If you don’t have the capacity to build that, a more conservative, safety-heavy model might actually be the correct choice even if its raw capabilities are slightly lower.

4. Align tests to your actual risk surface

The Cisco work is general-purpose. In your environment, you want to specialize:

If you have agents with shell / code tools, bias testing towards command and code-generation threats.

If you embed model outputs into HTML or docs, prioritize manipulation / misinformation and XSS-style threats.

If the main risk is data exfiltration, focus on extraction prompts, schema discovery, and “helpful” queries that cross trust boundaries.

The report’s list of high-success subthreats is a good starting seed for internal test suites, but your own architecture should drive the final mix.

5. Keep iterating as models and defenses change

One subtle point from the paper: because testing uses another LLM as the “attacker” and “judge”, there is inherent noise in the measurements. You should expect some false positives / negatives and variations across runs.

That’s not an excuse to ignore the results. It’s a reminder that:

You need regression: replay the same attack suites after every major model or policy update.

You need trend-lines, not single data points: “our multi-turn jailbreak rate is dropping over time” is more important than the exact number on any given day.


Final thoughts

Death by a Thousand Prompts doesn’t reveal a brand-new vuln class.

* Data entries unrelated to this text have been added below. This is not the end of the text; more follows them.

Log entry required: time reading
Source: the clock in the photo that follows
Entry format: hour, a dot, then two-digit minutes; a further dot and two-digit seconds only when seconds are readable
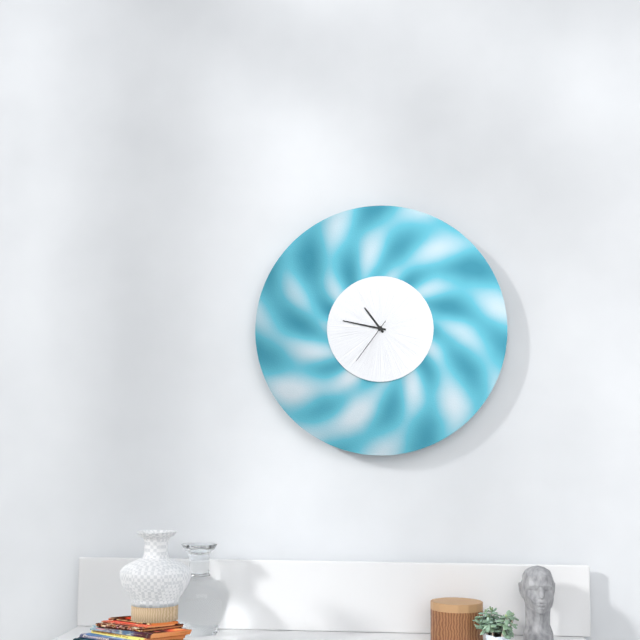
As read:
10.47.36
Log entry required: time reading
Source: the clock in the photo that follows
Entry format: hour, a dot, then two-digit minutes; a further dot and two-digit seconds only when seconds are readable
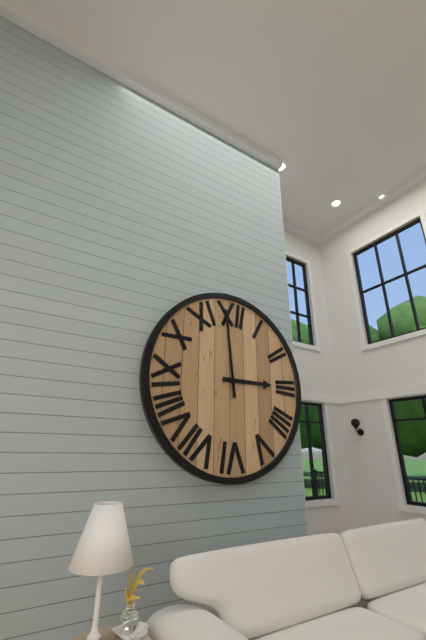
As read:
2.59
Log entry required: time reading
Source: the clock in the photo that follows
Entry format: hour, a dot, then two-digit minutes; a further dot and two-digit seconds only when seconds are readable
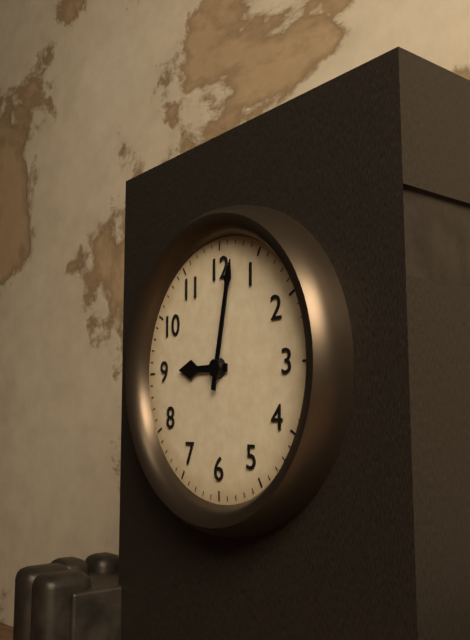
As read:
9.02
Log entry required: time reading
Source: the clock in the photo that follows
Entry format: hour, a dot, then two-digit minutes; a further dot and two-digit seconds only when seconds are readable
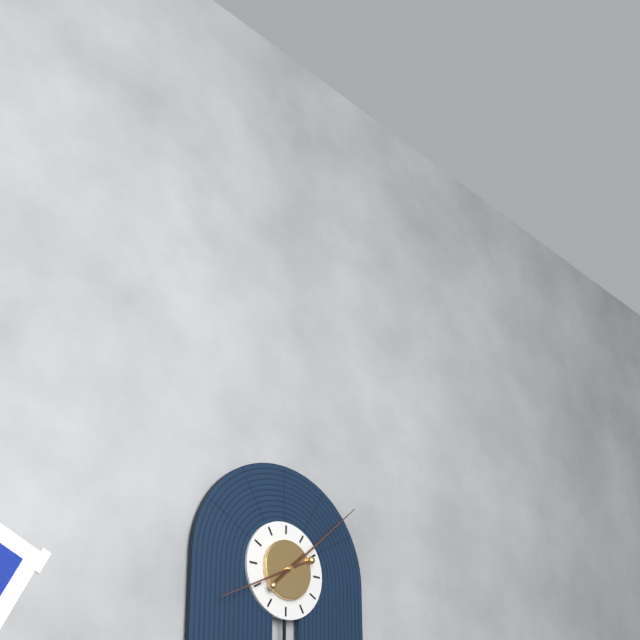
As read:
8.08
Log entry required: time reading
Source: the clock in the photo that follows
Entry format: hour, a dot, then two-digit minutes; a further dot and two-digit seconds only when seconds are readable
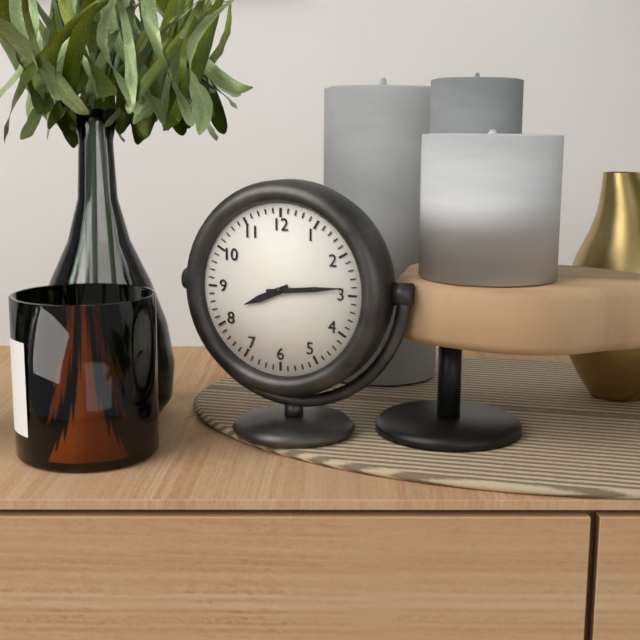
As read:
8.14
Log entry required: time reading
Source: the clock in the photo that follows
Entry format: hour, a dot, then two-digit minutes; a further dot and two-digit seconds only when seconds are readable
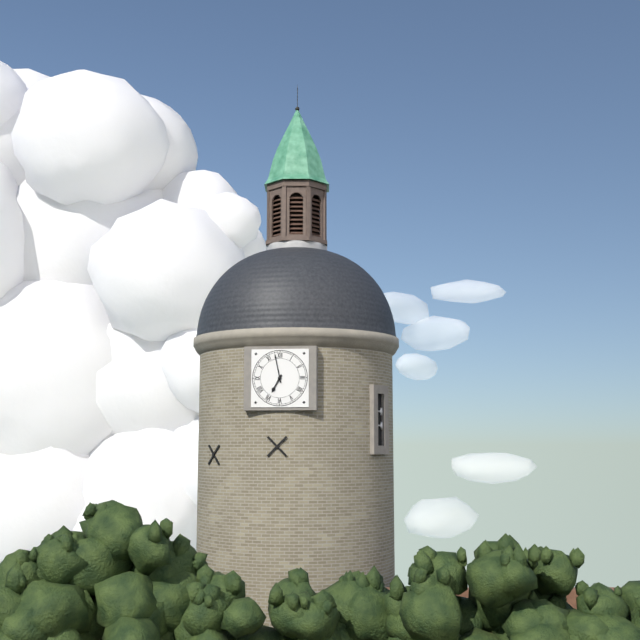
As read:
6.58
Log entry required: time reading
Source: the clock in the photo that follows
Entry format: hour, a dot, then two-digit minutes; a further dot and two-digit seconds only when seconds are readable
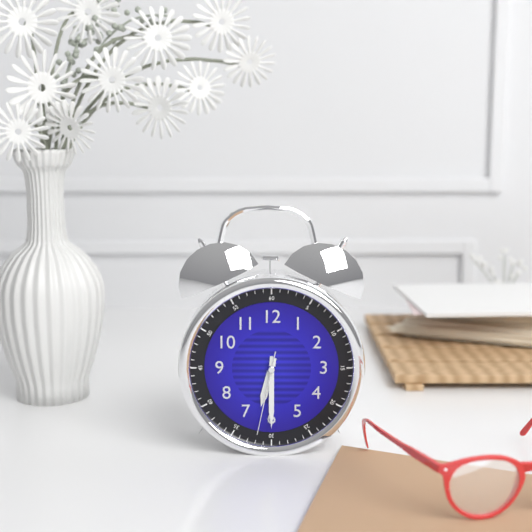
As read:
6.30.32
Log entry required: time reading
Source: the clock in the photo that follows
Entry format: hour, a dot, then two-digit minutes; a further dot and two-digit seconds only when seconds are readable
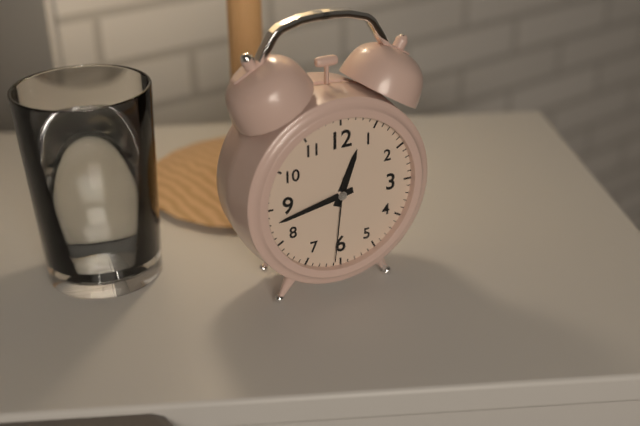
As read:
12.43.31
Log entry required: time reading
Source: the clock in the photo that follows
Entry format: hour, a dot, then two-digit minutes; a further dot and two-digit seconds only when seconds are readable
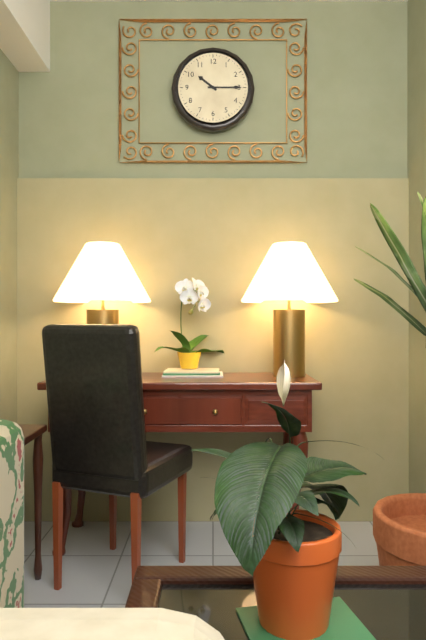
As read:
10.15
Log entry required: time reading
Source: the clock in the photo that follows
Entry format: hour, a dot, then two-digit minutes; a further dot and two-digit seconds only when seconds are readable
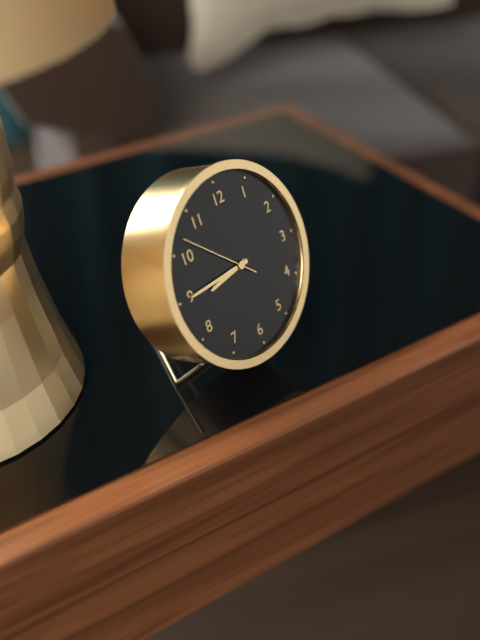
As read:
8.45.52
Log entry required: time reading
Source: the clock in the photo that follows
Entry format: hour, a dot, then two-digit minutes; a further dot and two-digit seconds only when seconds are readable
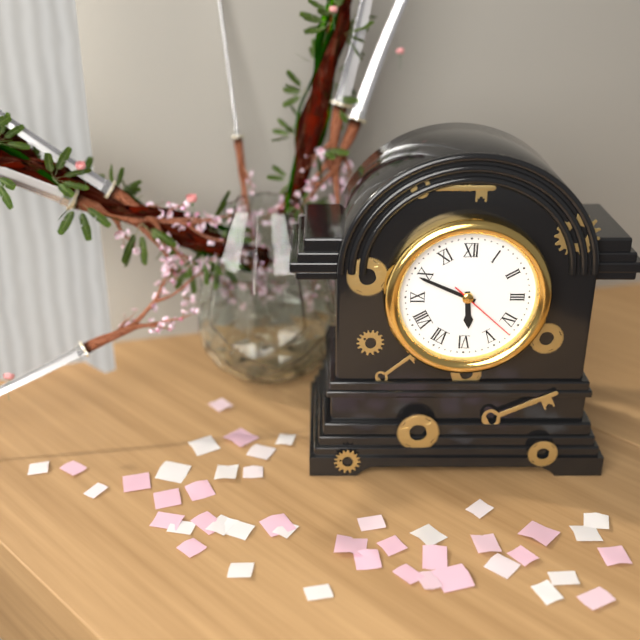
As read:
5.49.22
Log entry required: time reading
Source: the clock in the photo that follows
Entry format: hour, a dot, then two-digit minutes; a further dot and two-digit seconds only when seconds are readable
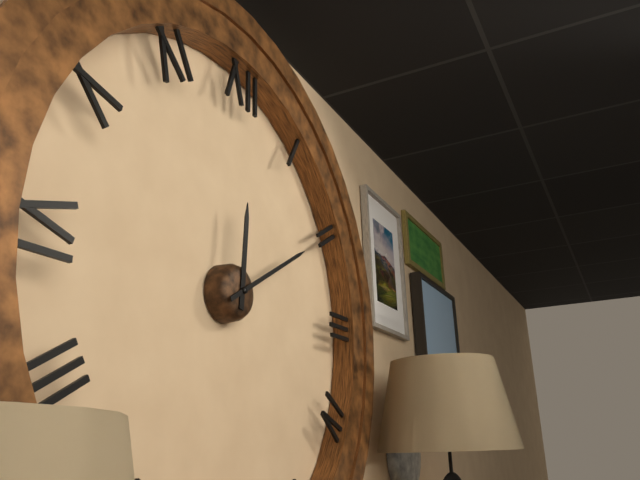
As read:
12.10
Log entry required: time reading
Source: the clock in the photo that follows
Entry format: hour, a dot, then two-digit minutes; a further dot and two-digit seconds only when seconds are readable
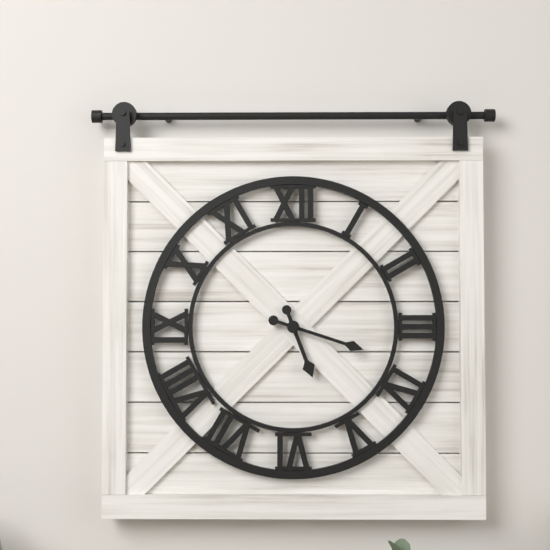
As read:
5.18
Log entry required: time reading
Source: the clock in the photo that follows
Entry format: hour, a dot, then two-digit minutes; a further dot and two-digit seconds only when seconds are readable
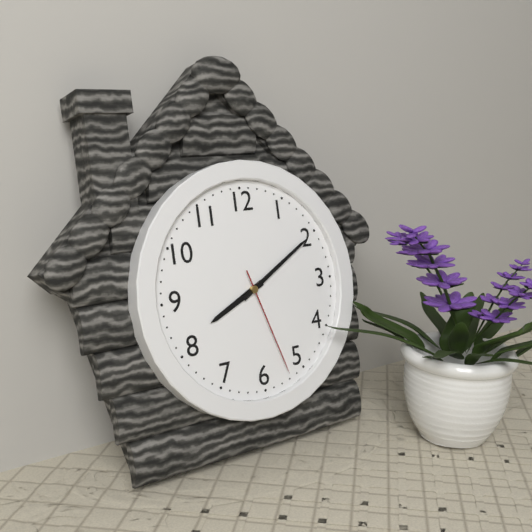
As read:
8.10.27
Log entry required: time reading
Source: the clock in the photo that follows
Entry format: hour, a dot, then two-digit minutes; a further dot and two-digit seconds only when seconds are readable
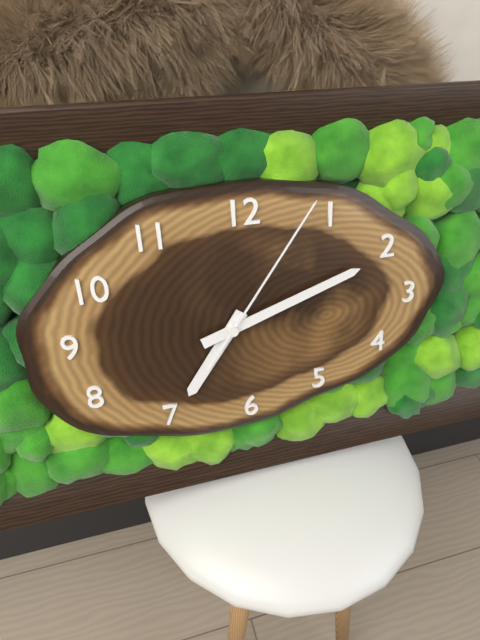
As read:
7.12.06
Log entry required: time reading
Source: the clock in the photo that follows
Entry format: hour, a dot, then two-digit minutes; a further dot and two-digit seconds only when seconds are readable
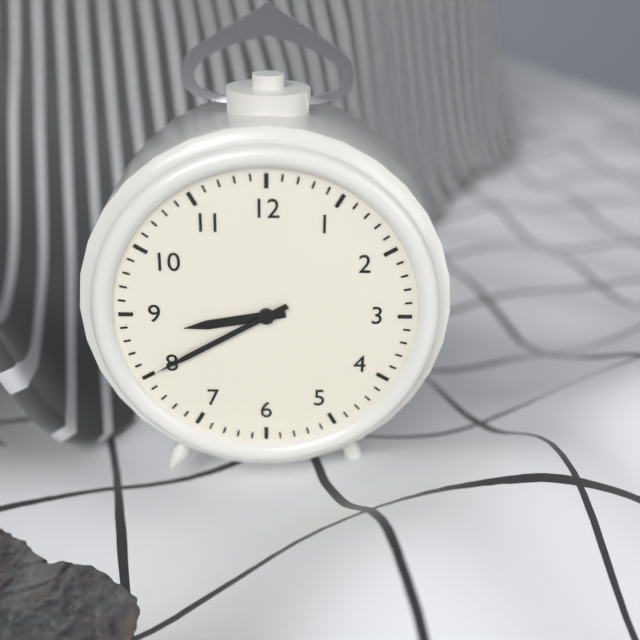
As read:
8.40
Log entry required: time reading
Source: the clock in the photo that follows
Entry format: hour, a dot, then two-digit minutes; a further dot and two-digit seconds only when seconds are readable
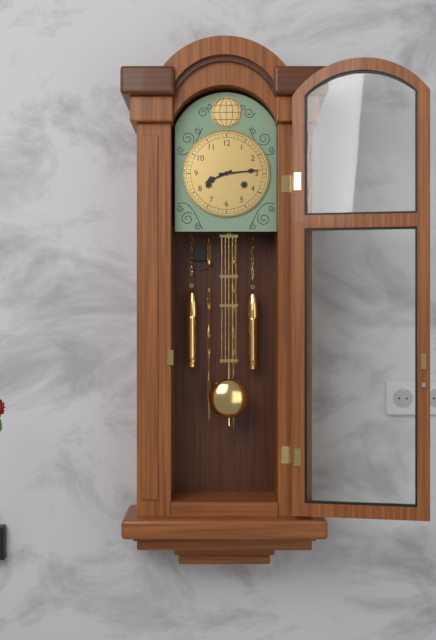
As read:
8.14
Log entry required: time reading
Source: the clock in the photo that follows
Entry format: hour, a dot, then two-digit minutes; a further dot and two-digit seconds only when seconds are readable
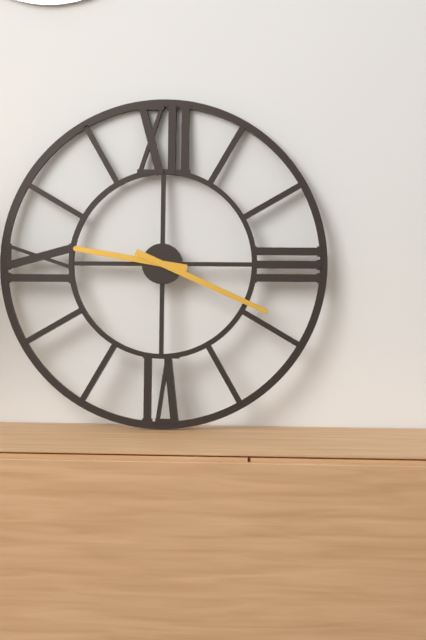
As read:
9.19
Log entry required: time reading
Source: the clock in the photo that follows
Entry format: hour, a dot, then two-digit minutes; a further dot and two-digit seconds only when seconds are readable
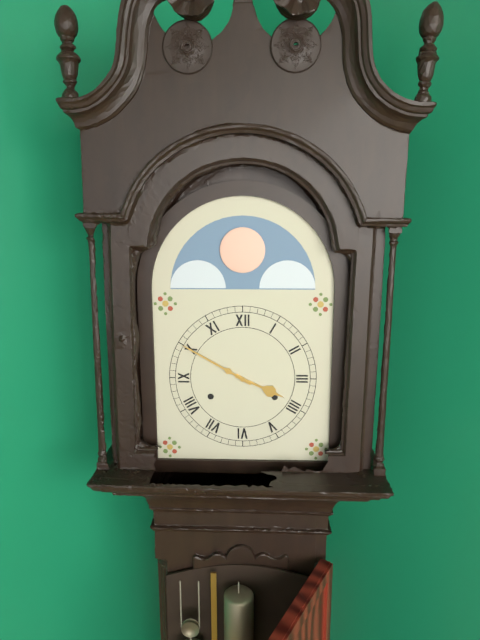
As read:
3.50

It does something more uncomfortable: it tells us that many of the current “aligned” open-weight models are only aligned in a very narrow sense.

They behave well when you talk to them like a benchmark.
They behave much less well when you talk to them like an attacker.

If you’re building or testing AI systems today, that should change how you budget your time:

Fewer hero demos of “look, it refused this prompt”.

More boring, systematic multi-turn abuse until you understand where it actually cracks.

More investment in defenses that assume the model will get jailbroken eventually, and make sure that’s just an annoying log entry rather than an incident report.

The thousand prompts are coming either way. Better they come from your own red-team lab than from someone else’s playbook.